His “Godly Party” won the war and established what amounted to a military dictatorship for more than a decade. Renouncing tyranny, the American Founders rejected the idea that our own politics should settle whose is the Godly Party. Rather, we should place religion beyond the reach of politics, so that all would give the state their assent as citizens and their practical duty, to paraphrase part of Washington’s reassuring reply to the Jewish community of Newport in 1790. (READ MORE: The Story of Oct. 7 Is the Same as the Story of Dec. 7)

But in America in the early 21st century, politics has again entwined itself in religion. Cultural Marxism holds sway over a large swath of America, and over one of its great political parties. Like all Marxism, it is a religion. Its faith is that its politics embody the ultimate truth, and whereas all the traditional religions are merely exploitative power-grabbers, hiding their motives and manipulating their followers with untrue and outdated narratives. They believe that tolerance and freedom of religion and of expression are negative, as there is no need to debate the truth which is theirs entirely. Their revolutionary politics believes our First Amendment freedoms are harmful and should be eliminated.

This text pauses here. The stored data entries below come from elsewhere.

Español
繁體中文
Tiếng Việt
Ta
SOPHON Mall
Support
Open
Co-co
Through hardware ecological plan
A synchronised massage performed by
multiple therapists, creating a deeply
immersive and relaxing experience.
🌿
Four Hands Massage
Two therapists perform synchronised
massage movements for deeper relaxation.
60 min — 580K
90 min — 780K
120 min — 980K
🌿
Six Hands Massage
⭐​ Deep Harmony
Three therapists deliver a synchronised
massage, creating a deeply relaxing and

Just as traditional religions in their heydays usually insisted and always preferred that their followers marry only within their community, the new religion of the cultural Marxists insists as well on no out-marrying. How could there be any true relationship of any sort between the awakened people of the light and the oppressors, i.e., everyone who is not similarly awakened? And if that is true of relationships in general, how much the more so of intimate relationships. 

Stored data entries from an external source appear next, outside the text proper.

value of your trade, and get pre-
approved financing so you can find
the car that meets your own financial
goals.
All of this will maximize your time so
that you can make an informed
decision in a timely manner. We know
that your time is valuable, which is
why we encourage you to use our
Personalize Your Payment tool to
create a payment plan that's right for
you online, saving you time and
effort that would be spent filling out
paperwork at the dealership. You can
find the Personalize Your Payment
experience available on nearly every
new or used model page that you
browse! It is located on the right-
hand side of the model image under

The effect of that religious requirement of the cultural Marxism that has a grip on the young’s education fans out widely. The NY Post reports of a recent poll by a Bay Area research firm, Change, that showed “that 55% of women found it a turnoff for a partner to listen to ‘The Joe Rogan Experience’ while 53% said it was offputting for a love interest to refuse to see Greta Gerwig’s summer blockbuster ‘Barbie.’” As political differences increase between the sexes, and as politics tries to become religion, we can see the power of this driver increasing in our birthrate stats.

As a religion, Marxism in general is not family friendly. In the largest Communist country, the South China Post reports that “China posts record-low birth rate despite government push for babies.” In America, the higher the level of education and power, the lower the birth rate. Only natural when one feels part of an elite with more wisdom than the traditional institutions and inherited culture of the poor idiots over whom the elite have the right to rule with no accountability and less limitation. (READ MORE: Complicit Media Wants Israel to Spare the Children)

In the section of the Torah read this week in Jewish synagogues around the world, God tells Moses that the people should “make Me a Sanctuary and I will dwell in them.” The text long ago drew attention — shouldn’t it have said “I will dwell in it,” in that Sanctuary they are to build.

But no. The Sanctuary and all outer structures exist for the purpose of Godliness within each one of us. That enables us to be right with each other. That enables us to build relationships, which enable us to build families, build societies, and build nations and a community of nations.

Without it, we don’t even get to square one. With no relation to that which transcends us, we die with no one to follow us and carry on the shared vision. We perish in our isolation, in our chosen extinction on the altar of our own woke perfection.

The transforming of politics into religious war is self-immolation. Opposing this suicidal trend is the deepest reason for my own political conservatism. We must conserve the place of religion in society and we must refuse to let politics swallow it up. We dedicate our lives to the Oneness that makes possible the bridging of human differences in loving relationships and gladly bring new life into the world.